Keywords: congenital heart disease (PubMed Search)
Some things are easy, even reflexive, and one of those things is putting oxygen on cyanotic patients. Usually, this is a great thing. Blue = bad. Occasionally, though, blue = baseline and even in those patients who are too blue, you want to keep them closer to purple than pink.
This issue is commonly encountered in certain types of congenital heart disease and as well as through various phases of their repair. These include ductal dependent lesions, those with significant shunts, and single ventricle physiology. Oxygen functions as a pulmonary vasodilator and can increase or change the direction of shunting, directly impacting physiology by causing pulmonary overcirculation, increased strain on the right ventricle, and decreases in systemic circulation.
1) Find out and shoot for the patient’s goal oxygen saturation range (many lesions will be 75%-85%).

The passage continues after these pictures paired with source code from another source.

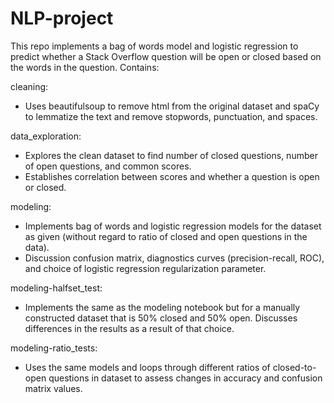 # NLP-project

This repo implements a bag of words model and logistic regression to predict whether a Stack Overflow question will be open or closed based on the words in the question. 
Contains:

cleaning:
  - Uses beautifulsoup to remove html from the original dataset and spaCy to lemmatize the text and remove stopwords, punctuation, and spaces.

data_exploration:
  - Explores the clean dataset to find number of closed questions, number of open questions, and common scores.
  - Establishes correlation between scores and whether a question is open or closed.
  
modeling:
  - Implements bag of words and logistic regression models for the dataset as given (without regard to ratio of closed and open questions in the data). 
  - Discussion confusion matrix, diagnostics curves (precision-recall, ROC), and choice of logistic regression regularization parameter.
  
modeling-halfset_test:
  - Implements the same as the modeling notebook but for a manually constructed dataset that is 50% closed and 50% open. Discusses differences in the results as a result of that choice.
  
modeling-ratio_tests:
  - Uses the same models and loops through different ratios of closed-to-open questions in dataset to assess changes in accuracy and confusion matrix values.
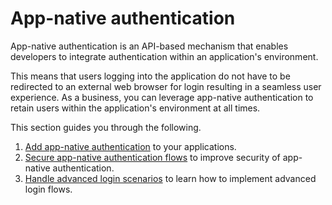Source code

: # App-native authentication

App-native authentication is an API-based mechanism that enables developers to integrate authentication within an application's environment.

This means that users logging into the application do not have to be redirected to an external web browser for login resulting in a seamless user experience. As a business, you can leverage app-native authentication to retain users within the application's environment at all times.

This section guides you through the following.

1. [Add app-native authentication]({{base_path}}/guides/authentication/app-native-authentication/add-app-native-authentication/) to your applications.
2. [Secure app-native authentication flows]({{base_path}}/guides/authentication/app-native-authentication/configure-advanced-app-native-settings/) to improve security of app-native authentication.
3. [Handle advanced login scenarios]({{base_path}}/guides/authentication/app-native-authentication/handle-advanced-login-scenarios/) to learn how to implement advanced login flows.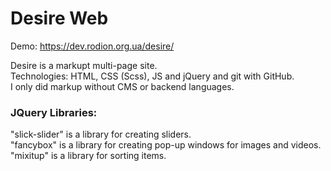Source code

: # Desire Web

Demo: https://dev.rodion.org.ua/desire/

Desire is a markupt multi-page site. <br />
Technologies: HTML, CSS (Scss), JS and jQuery and git with GitHub. <br />
I only did markup without CMS or backend languages. <br />

### JQuery Libraries:
"slick-slider" is a library for creating sliders. <br />
"fancybox" is a library for creating pop-up windows for images and videos. <br />
"mixitup" is a library for sorting items. <br />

This may be available from parents, in the EMR, or by calling the child’s cardiac center if they are an established patient.
2) In an undiagnosed neonate with hypoxia and signs of heart failure (crackles, enlarged liver, edema to the sacrum and/or occiput) or if unresponsive to initial trial of oxygen, decrease FiO2 and titrate support (nasal cannula with blender to set FiO2, HFNC, NIPPV, or intubation if necessary) to address respiratory distress as well as evaluation and treatment for ductal dependent lesions.
3) You may still need to use additional FiO2 to obtain reasonable oxygen saturations, but titrate thoughtfully.
Khalil M, Jux C, Rueblinger L, Behrje J, Esmaeili A, Schranz D. Acute therapy of newborns with critical congenital heart disease. Transl Pediatr. 2019 Apr;8(2):114-126.
McMann, K. T, Schelonka R.L. Editorial: Oxygen for cyanotic neonates: Friend or foe? Pediatric Health. 2010 Feb; 4(1): 1-3.